---
name: build-legal-manifest
description: This skill should be used when the user asks to "build a manifest", "research laws for", "ingest statutes for", "add cases for", "research and ingest", or "build manifests for" a legal topic. Handles the full workflow of web research, Justia case searches, manifest file creation, and optional ingestion for any NYC/NY tenant law topic.
version: 1.0.0
disable-model-invocation: false
allowed-tools: WebSearch, WebFetch, Read, Write, Edit, Bash, Glob
---

# Build Legal Manifest

Research laws, statutes, and cases for a tenant law topic, build JSONL manifest files, and optionally ingest them.

## Input

`$ARGUMENTS` = topic description, e.g. `"habitability/heat/mold"` or `"harassment and destabilization"`

If no arguments given, ask the user: "What legal topic should I research? (e.g. 'habitability/heat', 'harassment', 'rent overcharge')"

## Workflow

Run all 4 phases in order. Do not skip phases.

_Data lines:_
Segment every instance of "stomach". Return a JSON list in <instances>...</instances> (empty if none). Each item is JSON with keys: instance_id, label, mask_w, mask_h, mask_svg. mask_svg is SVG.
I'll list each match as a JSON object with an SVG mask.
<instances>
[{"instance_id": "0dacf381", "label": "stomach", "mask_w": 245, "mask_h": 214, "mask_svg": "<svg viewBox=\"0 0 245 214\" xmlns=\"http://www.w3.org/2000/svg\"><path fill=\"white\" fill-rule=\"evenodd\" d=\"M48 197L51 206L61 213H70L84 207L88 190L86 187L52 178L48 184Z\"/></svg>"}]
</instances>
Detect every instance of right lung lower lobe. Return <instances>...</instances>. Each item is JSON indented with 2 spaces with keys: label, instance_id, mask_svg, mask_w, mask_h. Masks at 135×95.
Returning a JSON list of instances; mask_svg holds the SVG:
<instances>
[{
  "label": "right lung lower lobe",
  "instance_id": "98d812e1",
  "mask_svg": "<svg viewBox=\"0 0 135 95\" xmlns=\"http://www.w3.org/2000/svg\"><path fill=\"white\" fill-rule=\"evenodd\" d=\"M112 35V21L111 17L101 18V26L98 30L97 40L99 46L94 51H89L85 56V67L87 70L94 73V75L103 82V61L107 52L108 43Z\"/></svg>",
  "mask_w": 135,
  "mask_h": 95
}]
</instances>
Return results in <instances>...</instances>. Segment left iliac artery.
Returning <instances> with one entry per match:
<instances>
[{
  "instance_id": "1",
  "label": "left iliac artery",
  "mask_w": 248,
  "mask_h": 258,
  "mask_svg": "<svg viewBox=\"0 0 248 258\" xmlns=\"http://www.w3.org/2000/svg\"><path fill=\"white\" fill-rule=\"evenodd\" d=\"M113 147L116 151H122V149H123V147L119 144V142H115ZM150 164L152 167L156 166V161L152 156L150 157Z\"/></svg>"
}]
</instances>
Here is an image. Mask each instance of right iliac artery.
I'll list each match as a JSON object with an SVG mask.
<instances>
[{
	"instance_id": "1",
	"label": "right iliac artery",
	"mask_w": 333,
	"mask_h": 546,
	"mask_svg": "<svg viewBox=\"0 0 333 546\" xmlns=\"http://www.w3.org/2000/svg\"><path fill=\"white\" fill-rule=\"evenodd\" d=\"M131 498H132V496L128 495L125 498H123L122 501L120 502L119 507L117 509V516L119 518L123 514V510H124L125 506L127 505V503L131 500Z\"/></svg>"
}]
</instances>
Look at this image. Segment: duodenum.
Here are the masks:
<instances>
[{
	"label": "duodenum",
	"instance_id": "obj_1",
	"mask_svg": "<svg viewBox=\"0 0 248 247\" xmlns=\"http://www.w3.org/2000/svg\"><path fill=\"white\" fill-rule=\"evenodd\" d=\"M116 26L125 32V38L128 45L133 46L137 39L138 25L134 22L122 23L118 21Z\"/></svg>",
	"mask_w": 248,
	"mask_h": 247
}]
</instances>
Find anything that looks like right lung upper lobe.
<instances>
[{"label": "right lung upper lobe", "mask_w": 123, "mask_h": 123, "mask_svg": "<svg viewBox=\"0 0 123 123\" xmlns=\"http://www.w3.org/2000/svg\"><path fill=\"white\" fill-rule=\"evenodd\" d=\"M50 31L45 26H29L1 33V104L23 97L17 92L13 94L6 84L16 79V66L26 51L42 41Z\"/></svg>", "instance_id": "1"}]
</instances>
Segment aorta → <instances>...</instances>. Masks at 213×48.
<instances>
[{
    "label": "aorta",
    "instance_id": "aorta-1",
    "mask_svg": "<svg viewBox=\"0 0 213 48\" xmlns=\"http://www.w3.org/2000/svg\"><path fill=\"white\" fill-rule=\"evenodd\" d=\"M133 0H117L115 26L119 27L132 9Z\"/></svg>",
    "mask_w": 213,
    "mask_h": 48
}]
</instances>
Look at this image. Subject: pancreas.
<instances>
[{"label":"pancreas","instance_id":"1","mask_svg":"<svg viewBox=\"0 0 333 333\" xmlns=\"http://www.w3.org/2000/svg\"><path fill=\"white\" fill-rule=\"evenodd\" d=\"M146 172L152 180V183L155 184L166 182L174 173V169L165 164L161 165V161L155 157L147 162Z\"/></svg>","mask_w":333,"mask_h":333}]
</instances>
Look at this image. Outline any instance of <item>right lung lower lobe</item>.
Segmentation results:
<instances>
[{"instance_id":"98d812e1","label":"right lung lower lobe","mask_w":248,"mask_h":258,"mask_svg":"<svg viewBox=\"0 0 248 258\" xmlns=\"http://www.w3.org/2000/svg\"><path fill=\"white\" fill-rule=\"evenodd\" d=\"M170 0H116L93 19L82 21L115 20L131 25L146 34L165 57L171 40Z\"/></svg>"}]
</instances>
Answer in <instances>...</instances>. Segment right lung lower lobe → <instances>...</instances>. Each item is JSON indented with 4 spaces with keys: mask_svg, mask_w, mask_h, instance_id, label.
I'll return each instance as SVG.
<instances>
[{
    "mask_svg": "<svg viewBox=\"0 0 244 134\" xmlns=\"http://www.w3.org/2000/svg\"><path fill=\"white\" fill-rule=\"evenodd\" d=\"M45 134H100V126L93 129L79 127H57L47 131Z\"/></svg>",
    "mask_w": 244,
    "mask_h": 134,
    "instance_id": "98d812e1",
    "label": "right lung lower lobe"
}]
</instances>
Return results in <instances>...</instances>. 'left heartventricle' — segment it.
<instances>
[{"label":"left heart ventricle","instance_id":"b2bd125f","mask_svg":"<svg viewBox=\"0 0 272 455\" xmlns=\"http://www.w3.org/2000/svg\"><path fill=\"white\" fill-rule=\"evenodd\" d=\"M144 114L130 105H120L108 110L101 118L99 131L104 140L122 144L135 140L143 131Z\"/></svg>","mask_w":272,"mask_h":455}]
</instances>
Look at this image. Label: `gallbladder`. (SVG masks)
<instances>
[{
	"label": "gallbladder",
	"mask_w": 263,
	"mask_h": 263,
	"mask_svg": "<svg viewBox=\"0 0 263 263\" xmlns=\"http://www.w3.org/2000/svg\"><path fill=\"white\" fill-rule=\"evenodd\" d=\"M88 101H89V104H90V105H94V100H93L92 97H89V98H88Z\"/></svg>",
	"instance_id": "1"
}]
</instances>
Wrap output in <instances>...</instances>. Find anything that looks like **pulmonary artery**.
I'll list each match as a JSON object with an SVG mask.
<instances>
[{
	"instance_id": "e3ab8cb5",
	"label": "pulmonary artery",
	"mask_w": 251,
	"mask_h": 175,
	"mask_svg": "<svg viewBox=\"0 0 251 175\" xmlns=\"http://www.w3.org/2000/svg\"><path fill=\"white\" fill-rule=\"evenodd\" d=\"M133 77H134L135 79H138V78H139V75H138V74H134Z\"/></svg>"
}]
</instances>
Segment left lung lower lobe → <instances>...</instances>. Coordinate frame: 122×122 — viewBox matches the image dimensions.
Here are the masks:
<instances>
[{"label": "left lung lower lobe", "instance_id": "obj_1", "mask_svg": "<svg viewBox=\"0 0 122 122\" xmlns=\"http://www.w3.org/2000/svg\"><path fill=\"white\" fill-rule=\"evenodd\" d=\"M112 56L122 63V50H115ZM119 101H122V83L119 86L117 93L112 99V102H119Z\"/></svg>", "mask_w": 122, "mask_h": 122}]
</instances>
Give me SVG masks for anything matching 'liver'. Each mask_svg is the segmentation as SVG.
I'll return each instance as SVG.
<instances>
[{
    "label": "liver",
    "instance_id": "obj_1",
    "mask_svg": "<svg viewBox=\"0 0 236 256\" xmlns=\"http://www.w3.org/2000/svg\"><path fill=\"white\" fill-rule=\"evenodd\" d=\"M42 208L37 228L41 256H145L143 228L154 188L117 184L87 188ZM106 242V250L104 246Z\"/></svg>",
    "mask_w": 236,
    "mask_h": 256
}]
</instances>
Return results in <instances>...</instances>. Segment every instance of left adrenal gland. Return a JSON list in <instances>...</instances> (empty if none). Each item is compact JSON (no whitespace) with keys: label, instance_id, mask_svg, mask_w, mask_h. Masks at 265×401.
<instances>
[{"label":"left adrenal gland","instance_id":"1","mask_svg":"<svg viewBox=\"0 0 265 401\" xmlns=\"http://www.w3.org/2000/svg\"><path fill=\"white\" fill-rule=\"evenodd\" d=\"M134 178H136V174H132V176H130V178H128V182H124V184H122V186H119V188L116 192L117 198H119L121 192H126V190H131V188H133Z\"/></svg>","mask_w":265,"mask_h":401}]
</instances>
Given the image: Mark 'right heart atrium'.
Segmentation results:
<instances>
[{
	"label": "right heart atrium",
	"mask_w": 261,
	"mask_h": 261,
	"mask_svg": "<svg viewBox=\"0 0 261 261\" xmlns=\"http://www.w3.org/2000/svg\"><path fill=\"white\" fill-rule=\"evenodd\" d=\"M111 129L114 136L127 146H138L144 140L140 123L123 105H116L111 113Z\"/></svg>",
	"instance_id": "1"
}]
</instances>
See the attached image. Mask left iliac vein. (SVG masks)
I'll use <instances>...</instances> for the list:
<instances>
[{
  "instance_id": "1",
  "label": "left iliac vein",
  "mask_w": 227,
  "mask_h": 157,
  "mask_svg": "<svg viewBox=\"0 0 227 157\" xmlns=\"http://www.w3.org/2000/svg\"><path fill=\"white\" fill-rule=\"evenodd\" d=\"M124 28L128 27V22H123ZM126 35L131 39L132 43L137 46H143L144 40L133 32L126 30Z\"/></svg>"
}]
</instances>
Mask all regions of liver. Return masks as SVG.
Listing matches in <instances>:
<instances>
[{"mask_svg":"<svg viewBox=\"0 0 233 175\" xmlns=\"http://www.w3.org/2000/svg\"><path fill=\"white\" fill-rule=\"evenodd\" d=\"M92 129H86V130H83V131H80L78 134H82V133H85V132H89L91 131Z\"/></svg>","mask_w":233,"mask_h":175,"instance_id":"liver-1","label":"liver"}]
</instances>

_Exercise task:_ Could you reproduce the skill file, starting at "If no arguments" and ending at "not skip phases.", with "phases" renamed to "stages"?

_Written answer:_
If no arguments given, ask the user: "What legal topic should I research? (e.g. 'habitability/heat', 'harassment', 'rent overcharge')"

## Workflow

Run all 4 stages in order. Do not skip stages.